Karan Johar Opens About Struggle With 'Body Dysmorphia', 'Effeminate Voice': 'Can't I Be Like Other Boys?'
Karan Johar Opens About Struggle With 'Body Dysmorphia', 'Effeminate Voice': 'Can't I Be Like Other Boys?'
Karan Johar recalled how he was mocked as a child for being 'effeminate', which made him feel like he failed his parents.

Karan Johar recently opened up about his struggles with body dysmorphia and how having an “effeminate voice” has proven to be a struggle for him. He recalled attending voice modulation classes in secret and said that he used to think that he failed his parents as a boy as he wasn’t the son that they should have had.

Karan told Faye D’Souza in a recent chat, “I felt I failed a lot as a child first. I felt I was failing my parents. I felt I wasn’t the boy that they should have had. I was conditioned to believe that because I was effeminate. I was unlike all the other boys in my school.”

He recalled an impactful incident and said, “There was this talent competition and everyone was performing, and I did a dance. I could tell that some people were sneering and laughing and my mother was in the audience. I remember going to the house, closing the door and crying thinking, ‘Why can’t I be like other boys?’”

“I was battling body image issues and joined a public speaking class,” he said and added, “There was a gentleman there who told me that I had an effeminate voice and that it isn’t going to be easy in life for me. He sent me to a class that would bring some kind of baritone in my voice. All this time, I was telling my dad that I was going for computer classes because I didn’t want to tell them that this is what I was going to do.”

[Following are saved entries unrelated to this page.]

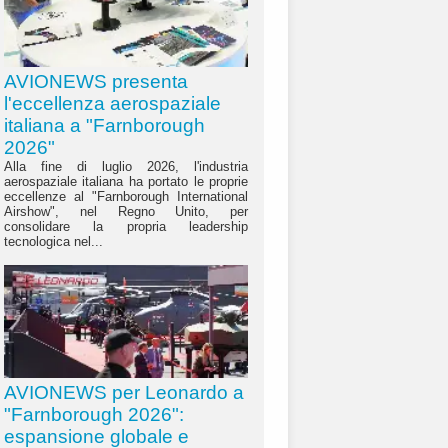
AVIONEWS presenta
l'eccellenza aerospaziale
italiana a "Farnborough
2026"
Alla fine di luglio 2026, l'industria
aerospaziale italiana ha portato le proprie
eccellenze al "Farnborough International
Airshow", nel Regno Unito, per
consolidare la propria leadership
tecnologica nel...
AVIONEWS per Leonardo a
"Farnborough 2026":
espansione globale e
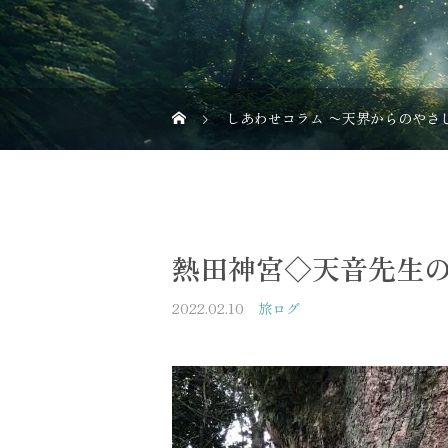
しあわせコラム 〜天界からのやさ
熱田神宮◇天音先生
2022.02.10
旅ログ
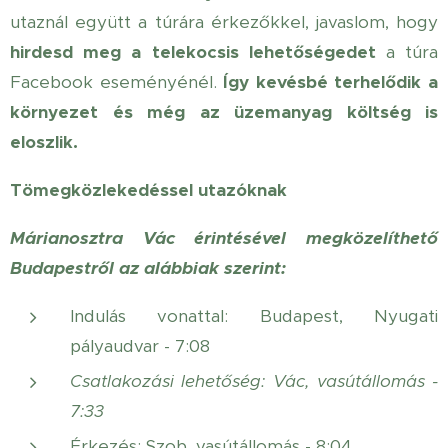
utaznál együtt a túrára érkezőkkel, javaslom, hogy
hirdesd meg a telekocsis lehetőségedet
a túra
Facebook eseményénél.
Így kevésbé terhelődik a
környezet és még az üzemanyag költség is
eloszlik.
Tömegközlekedéssel utazóknak
Márianosztra Vác érintésével megközelíthető
Budapestről az alábbiak szerint:
Indulás vonattal: Budapest, Nyugati
pályaudvar - 7:08
Csatlakozási lehetőség: Vác, vasútállomás -
7:33
Érkezés: Szob, vasútállomás - 8:04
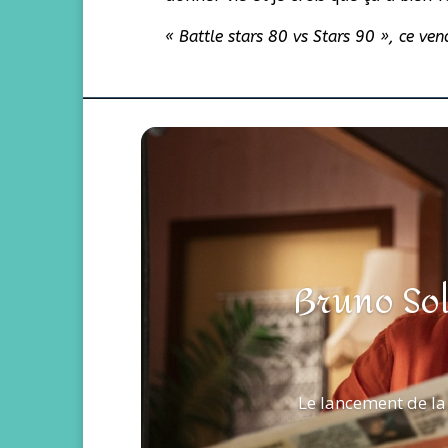
« Battle stars 80 vs Stars 90 », ce ve
Bruno Sol
Le lancement de la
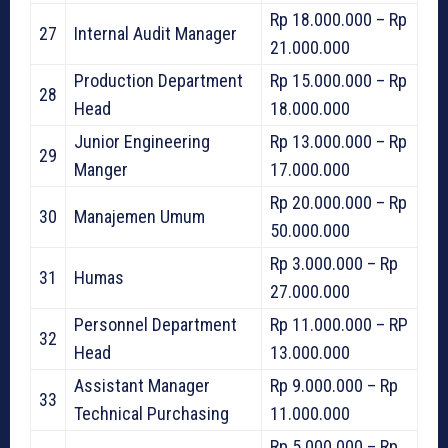
Rp 18.000.000 – Rp
27
Internal Audit Manager
21.000.000
Production Department
Rp 15.000.000 – Rp
28
Head
18.000.000
Junior Engineering
Rp 13.000.000 – Rp
29
Manger
17.000.000
Rp 20.000.000 – Rp
30
Manajemen Umum
50.000.000
Rp 3.000.000 – Rp
31
Humas
27.000.000
Personnel Department
Rp 11.000.000 – RP
32
Head
13.000.000
Assistant Manager
Rp 9.000.000 – Rp
33
Technical Purchasing
11.000.000
Rp 5.000.000 – Rp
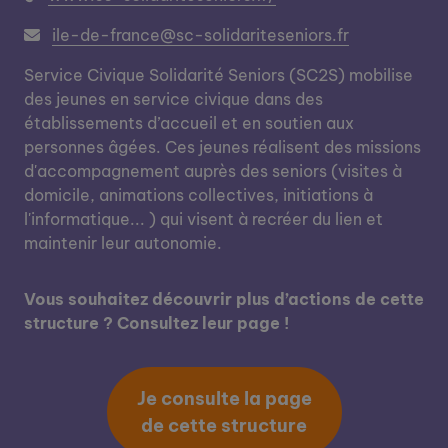
ile-de-france@sc-solidariteseniors.fr
Service Civique Solidarité Seniors (SC2S) mobilise
des jeunes en service civique dans des
établissements d’accueil et en soutien aux
personnes âgées. Ces jeunes réalisent des missions
d'accompagnement auprès des seniors (visites à
domicile, animations collectives, initiations à
l'informatique... ) qui visent à recréer du lien et
maintenir leur autonomie.
Vous souhaitez découvrir plus d’actions de cette
structure ? Consultez leur page !
Je consulte la page
de cette structure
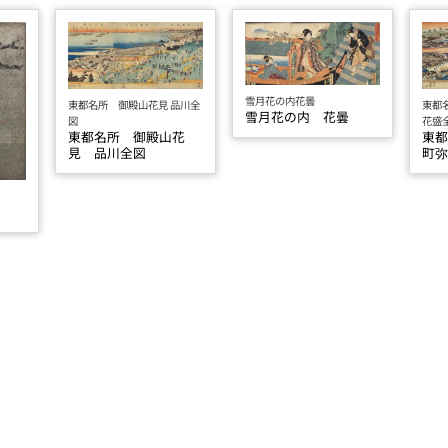
雪月花の内花曇
東都
東都名所 御殿山花見 品川全
雪月花の内 花曇
花盛
図
東
東都名所 御殿山花
町
見 品川全図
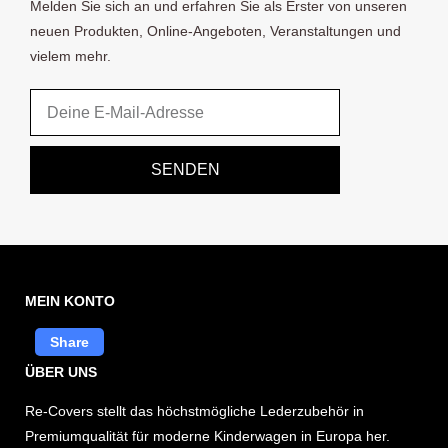
Melden Sie sich an und erfahren Sie als Erster von unseren
neuen Produkten, Online-Angeboten, Veranstaltungen und
vielem mehr.
Email
SENDEN
MEIN KONTO
Share
ÜBER UNS
Re-Covers stellt das höchstmögliche Lederzubehör in
Premiumqualität für moderne Kinderwagen in Europa her.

Karan Johar also opened up about his struggle today and said, “I have body dysmorphia. I am very awkward getting into a pool. I don’t know how to do it without feeling pathetic. I try hard to overcome it. I always wear oversized clothes.” He added, “Even in moments of intimacy I put the lights out.”

In the same interview, Karan Johar admitted he is fighting the urge to say insensitive things to his children, Yash and Roohi. The filmmaker admitted that he can see his son put on more weight than his BMI and is ‘paranoid’ about him. Karan noted that growing up, he was also a child with weight issues and can see his son get his genetics. While the filmmaker is trying to comment on Yash’s weight, he accidentally fat-shamed him during a recent holiday and instantly regretted it.